- JOB -
Please output the following lines exactly, with nothing changed.

- EXCERPTED DATA -

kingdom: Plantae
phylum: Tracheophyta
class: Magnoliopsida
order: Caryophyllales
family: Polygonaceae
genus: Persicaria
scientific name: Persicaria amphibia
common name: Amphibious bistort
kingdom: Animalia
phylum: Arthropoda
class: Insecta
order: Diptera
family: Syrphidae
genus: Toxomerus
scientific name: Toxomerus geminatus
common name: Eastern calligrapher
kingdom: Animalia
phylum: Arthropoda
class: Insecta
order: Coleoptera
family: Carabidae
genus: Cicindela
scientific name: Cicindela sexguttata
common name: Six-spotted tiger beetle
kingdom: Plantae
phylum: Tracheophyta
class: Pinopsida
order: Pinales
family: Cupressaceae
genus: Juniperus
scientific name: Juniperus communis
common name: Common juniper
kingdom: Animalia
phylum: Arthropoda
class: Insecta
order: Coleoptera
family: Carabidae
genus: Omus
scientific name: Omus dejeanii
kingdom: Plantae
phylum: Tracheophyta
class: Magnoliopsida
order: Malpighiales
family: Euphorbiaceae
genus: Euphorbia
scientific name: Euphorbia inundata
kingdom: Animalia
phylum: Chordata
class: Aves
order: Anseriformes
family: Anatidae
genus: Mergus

- FINISHED TASK -
kingdom: Plantae
phylum: Tracheophyta
class: Magnoliopsida
order: Caryophyllales
family: Polygonaceae
genus: Persicaria
scientific name: Persicaria amphibia
common name: Amphibious bistort
kingdom: Animalia
phylum: Arthropoda
class: Insecta
order: Diptera
family: Syrphidae
genus: Toxomerus
scientific name: Toxomerus geminatus
common name: Eastern calligrapher
kingdom: Animalia
phylum: Arthropoda
class: Insecta
order: Coleoptera
family: Carabidae
genus: Cicindela
scientific name: Cicindela sexguttata
common name: Six-spotted tiger beetle
kingdom: Plantae
phylum: Tracheophyta
class: Pinopsida
order: Pinales
family: Cupressaceae
genus: Juniperus
scientific name: Juniperus communis
common name: Common juniper
kingdom: Animalia
phylum: Arthropoda
class: Insecta
order: Coleoptera
family: Carabidae
genus: Omus
scientific name: Omus dejeanii
kingdom: Plantae
phylum: Tracheophyta
class: Magnoliopsida
order: Malpighiales
family: Euphorbiaceae
genus: Euphorbia
scientific name: Euphorbia inundata
kingdom: Animalia
phylum: Chordata
class: Aves
order: Anseriformes
family: Anatidae
genus: Mergus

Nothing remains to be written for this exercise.